Telus stock is trading at its 2016 levels, creating an exciting buying opportunity. It has increased its dividend per share from $0.9 per share in 2016 to $1.609 per share in 2025. You can now get access to a 78% higher dividend for the same share price of $20.
What returns to expect from Telus
Telus stock price has slipped as its debt levels have surpassed its target debt levels. However, it has the cash flows to reduce its debt and the potential to increase its earnings by tapping the 5G opportunity. The 5G will create an opportunity for digital and artificial intelligence (AI) solutions, cloud networking, and higher subscriptions.

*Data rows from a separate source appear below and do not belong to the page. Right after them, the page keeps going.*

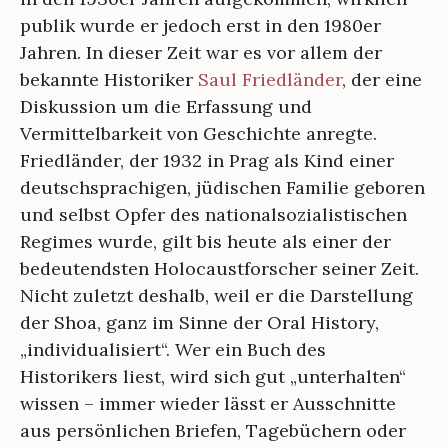
publik wurde er jedoch erst in den 1980er
Jahren. In dieser Zeit war es vor allem der
bekannte Historiker
Saul Friedländer
, der eine
Diskussion um die Erfassung und
Vermittelbarkeit von Geschichte anregte.
Friedländer, der 1932 in Prag als Kind einer
deutschsprachigen, jüdischen Familie geboren
und selbst Opfer des nationalsozialistischen
Regimes wurde, gilt bis heute als einer der
bedeutendsten Holocaustforscher seiner Zeit.
Nicht zuletzt deshalb, weil er die Darstellung
der Shoa, ganz im Sinne der Oral History,
„individualisiert“. Wer ein Buch des
Historikers liest, wird sich gut „unterhalten“
wissen – immer wieder lässt er Ausschnitte
aus persönlichen Briefen, Tagebüchern oder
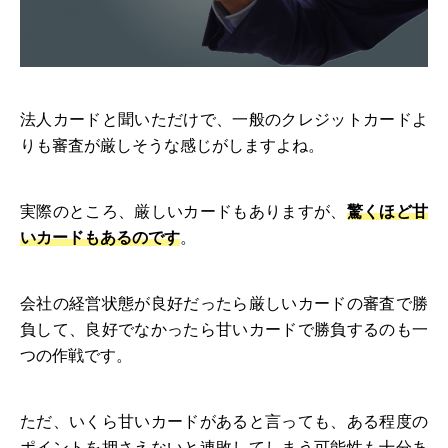
法人カードと聞いただけで、一般のクレジットカードよ
りも審査が厳しそうな感じがしますよね。
実際のところ、厳しいカードもありますが、
驚くほど甘
いカードもあるのです
。
会社の経営状態が良好だったら厳しいカードの審査で勝
負して、良好でなかったら甘いカードで勝負するのも一
つの作戦です。
ただ、いくら甘いカードがあると言っても、ある程度の
ポイントを押さえないと連敗してしまう可能性も十分あ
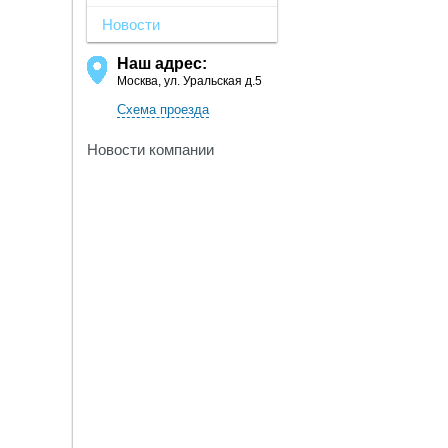
Новости
Наш адрес:
Москва, ул. Уральская д.5
Схема проезда
Новости компании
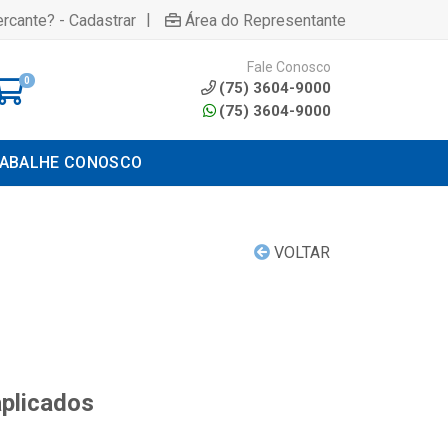
|
rcante? - Cadastrar
Área do Representante
Fale Conosco
0
(75) 3604-9000
(75) 3604-9000
ABALHE CONOSCO
VOLTAR
aplicados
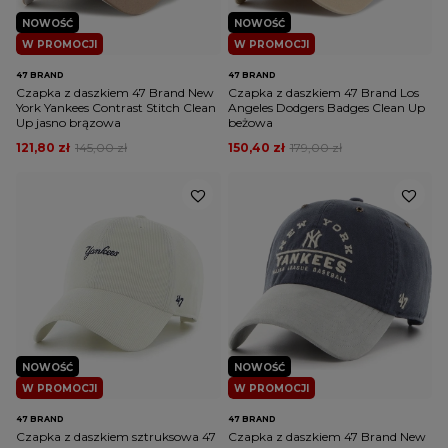
NOWOŚĆ
NOWOŚĆ
W PROMOCJI
W PROMOCJI
47 BRAND
47 BRAND
Czapka z daszkiem 47 Brand New
Czapka z daszkiem 47 Brand Los
York Yankees Contrast Stitch Clean
Angeles Dodgers Badges Clean Up
Up jasno brązowa
beżowa
121,80 zł
145,00 zł
150,40 zł
179,00 zł
NOWOŚĆ
NOWOŚĆ
W PROMOCJI
W PROMOCJI
47 BRAND
47 BRAND
Czapka z daszkiem sztruksowa 47
Czapka z daszkiem 47 Brand New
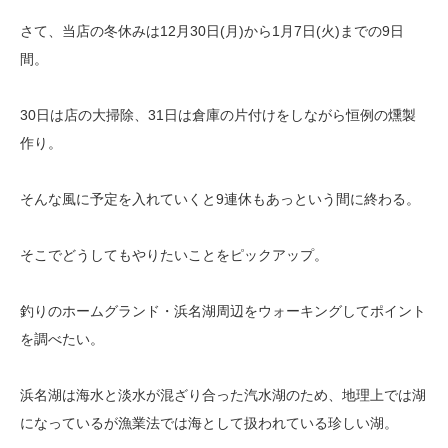
さて、当店の冬休みは12月30日(月)から1月7日(火)までの9日
間。
30日は店の大掃除、31日は倉庫の片付けをしながら恒例の燻製
作り。
そんな風に予定を入れていくと9連休もあっという間に終わる。
そこでどうしてもやりたいことをピックアップ。
釣りのホームグランド・浜名湖周辺をウォーキングしてポイント
を調べたい。
浜名湖は海水と淡水が混ざり合った汽水湖のため、地理上では湖
になっているが漁業法では海として扱われている珍しい湖。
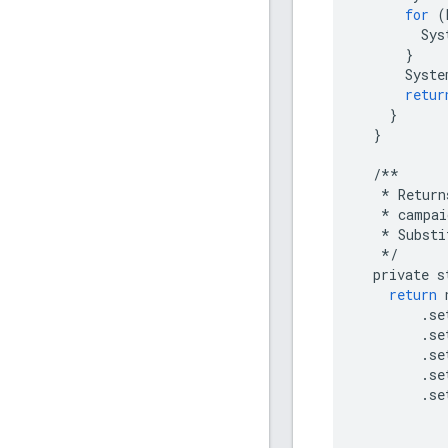
for
(
Sys
}
Syste
retur
}
}
/**
*
Return
*
campai
*
Substi
*/
private
s
return
.
se
.
se
.
se
.
se
.
se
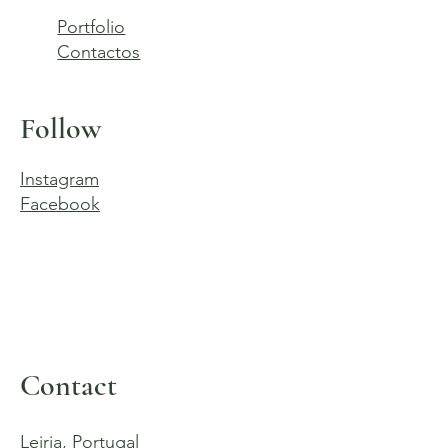
Portfolio
Contactos
Follow
Instagram
Facebook
Contact
Leiria, Portugal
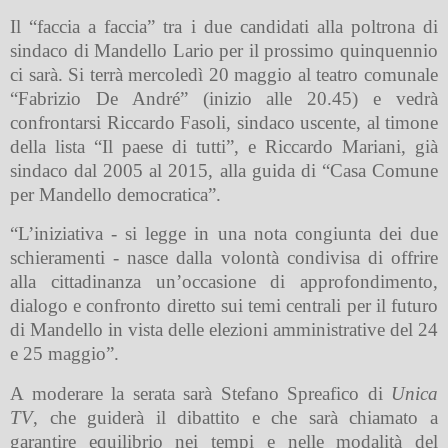
Il “faccia a faccia” tra i due candidati alla poltrona di
sindaco di Mandello Lario per il prossimo quinquennio
ci sarà. Si terrà mercoledì 20 maggio al teatro comunale
“Fabrizio De André” (inizio alle 20.45) e vedrà
confrontarsi Riccardo Fasoli, sindaco uscente, al timone
della lista “Il paese di tutti”, e Riccardo Mariani, già
sindaco dal 2005 al 2015, alla guida di “Casa Comune
per Mandello democratica”.
“L’iniziativa - si legge in una nota congiunta dei due
schieramenti - nasce dalla volontà condivisa di offrire
alla cittadinanza un’occasione di approfondimento,
dialogo e confronto diretto sui temi centrali per il futuro
di Mandello in vista delle elezioni amministrative del 24
e 25 maggio”.
A moderare la serata sarà Stefano Spreafico di
Unica
TV
, che guiderà il dibattito e che sarà chiamato a
garantire equilibrio nei tempi e nelle modalità del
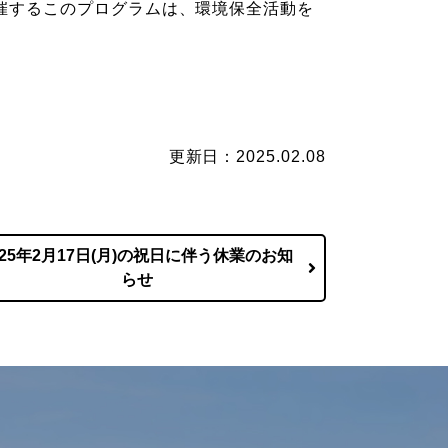
が主催するこのプログラムは、環境保全活動を
更新日：2025.02.08
025年2月17日(月)の祝日に伴う休業のお知
らせ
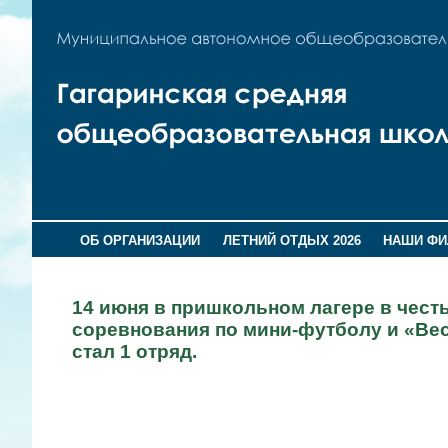
ОБ ОРГАНИЗАЦИИ
ЛЕТНИЙ ОТДЫХ 2026
НАШИ Ф
14 июня в пришкольном лагере в чест
соревнования по мини-футболу и «Ве
стал 1 отряд.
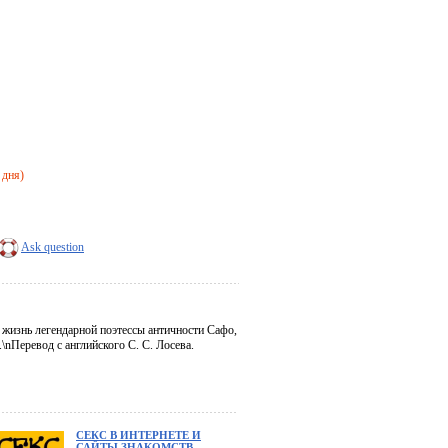
 дня)
Ask question
 жизнь легендарной поэтессы античности Сафо,
\nПеревод с английского С. С. Лосева.
СЕКС В ИНТЕРНЕТЕ И
САЙТЫ ЗНАКОМСТВ.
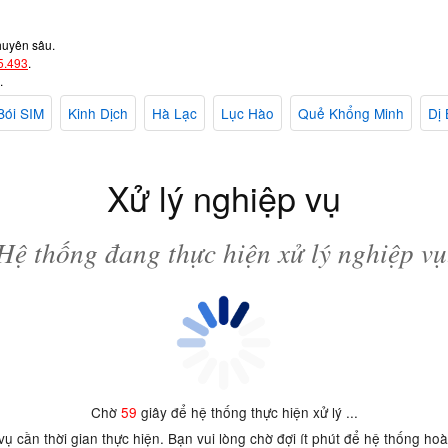
huyên sâu.
5.493
.
.
Bói SIM
Kinh Dịch
Hà Lạc
Lục Hào
Quẻ Khổng Minh
Dị 
Xử lý nghiệp vụ
Hệ thống đang thực hiện xử lý nghiệp vụ
Chờ
59
giây để hệ thống thực hiện xử lý ...
 vụ cần thời gian thực hiện. Bạn vui lòng chờ đợi ít phút để hệ thống ho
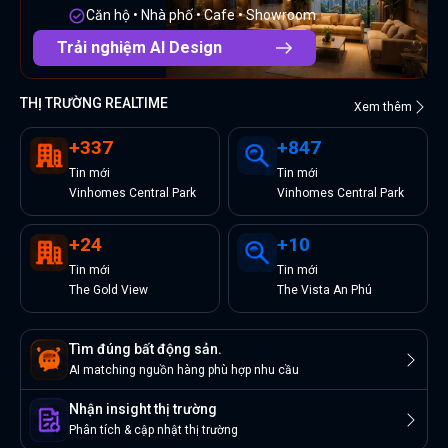
Căn hộ • Nhà phố • Cafe • Showroom
Trải nghiệm AI Design
THỊ TRƯỜNG REALTIME
Xem thêm
+
337
+
847
Tin
mới
Tin
mới
Vinhomes Central Park
Vinhomes Central Park
+
24
+
10
Tin
mới
Tin
mới
The Gold View
The Vista An Phú
Tìm đúng bất động sản.
AI matching nguồn hàng phù hợp nhu cầu
Nhận insight thị trường
Phân tích & cập nhật thị trường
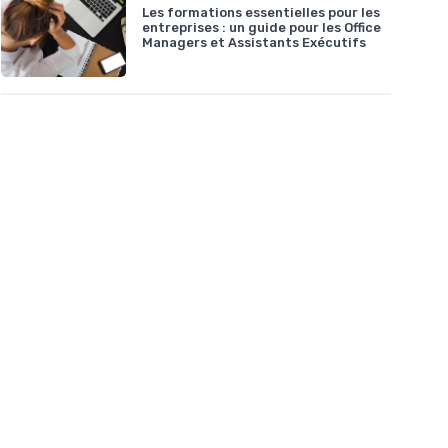
Les formations essentielles pour les
entreprises : un guide pour les Office
Managers et Assistants Exécutifs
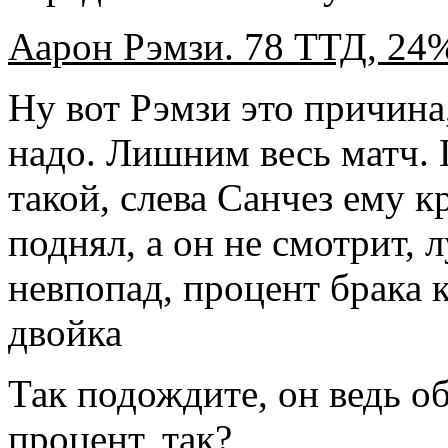
Аарон Рэмзи. 78 ТТД, 24%
Ну вот Рэмзи это причина
надо. Лишним весь матч. 
такой, слева Санчез ему к
поднял, а он не смотрит, л
невпопад, процент брака 
двойка
Так подождите, он ведь об
процент, так?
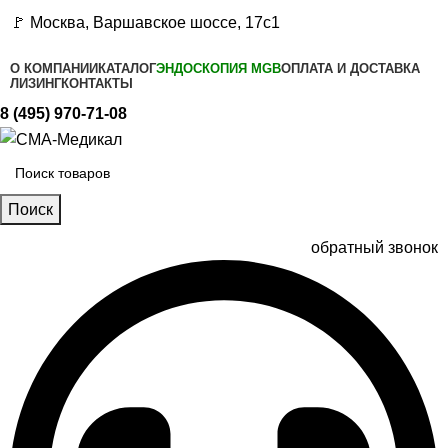
🚩 Москва, Варшавское шоссе, 17с1
О КОМПАНИИ
КАТАЛОГ
ЭНДОСКОПИЯ MGB
ОПЛАТА И ДОСТАВКА
ЛИЗИНГ
КОНТАКТЫ
8 (495) 970-71-08
Поиск
обратный звонок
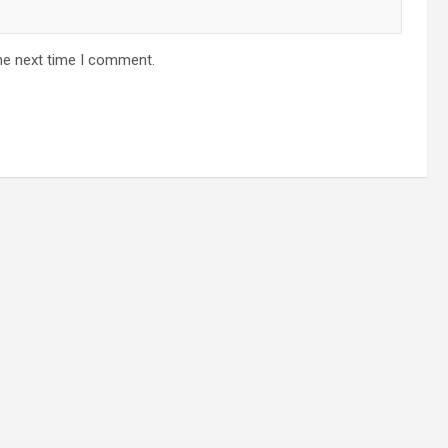
he next time I comment.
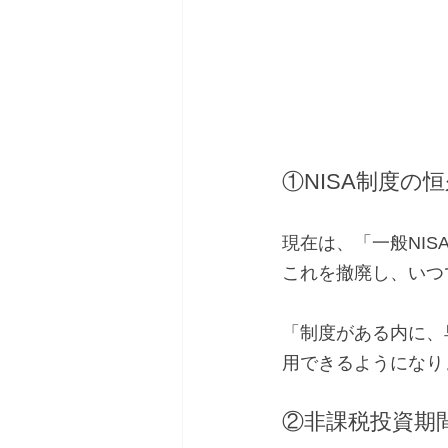
①NISA制度の
現在は、「一般NIS
これを撤廃し、いつ
「制度がある内に、
用できるようになり
②非課税投資期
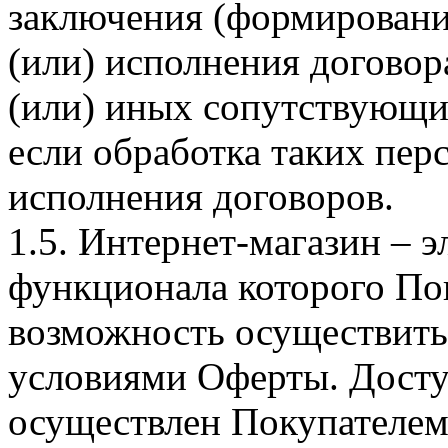
заключения (формировани
(или) исполнения догово
(или) иных сопутствующи
если обработка таких пе
исполнения договоров.
1.5. Интернет-магазин – 
функционала которого Пок
возможность осуществить 
условиями Оферты. Досту
осуществлен Покупателем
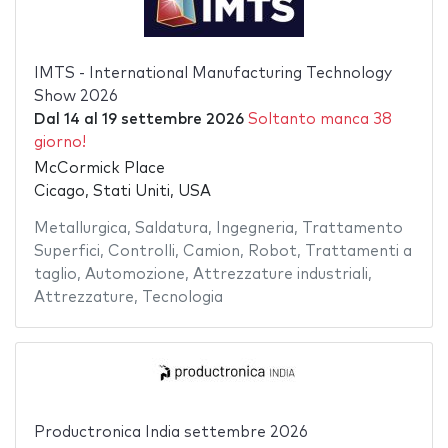
IMTS - International Manufacturing Technology
Show 2026
Dal
14
al
19 settembre 2026
Soltanto manca 38
giorno!
McCormick Place
Cicago, Stati Uniti, USA
Metallurgica
,
Saldatura
,
Ingegneria
,
Trattamento
Superfici
,
Controlli
,
Camion
,
Robot
,
Trattamenti a
taglio
,
Automozione
,
Attrezzature industriali
,
Attrezzature
,
Tecnologia
Productronica India settembre 2026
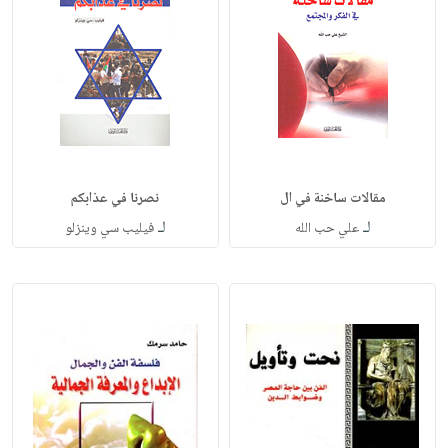
مقالات ساخنة في ال
نصرنا في عذابكم
لـ
لـ
علي حب الله
فيليب سي وينزلو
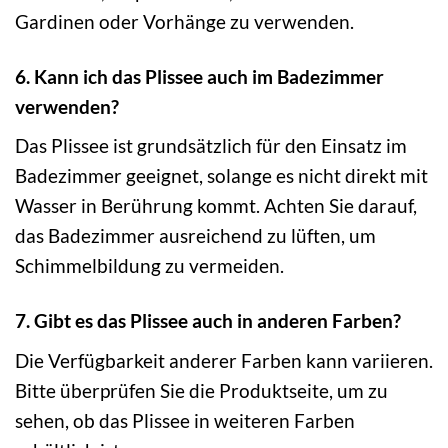
Gardinen oder Vorhänge zu verwenden.
6. Kann ich das Plissee auch im Badezimmer
verwenden?
Das Plissee ist grundsätzlich für den Einsatz im
Badezimmer geeignet, solange es nicht direkt mit
Wasser in Berührung kommt. Achten Sie darauf,
das Badezimmer ausreichend zu lüften, um
Schimmelbildung zu vermeiden.
7. Gibt es das Plissee auch in anderen Farben?
Die Verfügbarkeit anderer Farben kann variieren.
Bitte überprüfen Sie die Produktseite, um zu
sehen, ob das Plissee in weiteren Farben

To help you understand the opportunity, analyze your broadband and mobile costs in 2010 and 2020. Over these 10 years, the way you access and use the internet has changed drastically and the amount you spend on various digital subscriptions has also changed.
Revenue and earnings growth is gradual in telecom. However, Telus keeps expanding its fibre network to new areas, growing its subscriber base and cash flow. The company has been growing its dividend at an average annual rate of 8% and has the capacity to continue growing it but at a slower rate for the coming 10 years.
Apart from dividend growth, Telus saw its stock price appreciate in the long term. Those who invested in Telus stock in 2016 saw their investment grow by 80% in the April 2022 peak as the company realized the full potential of 4G. It is now ready for the next cyclical growth, where it realizes the 5G potential.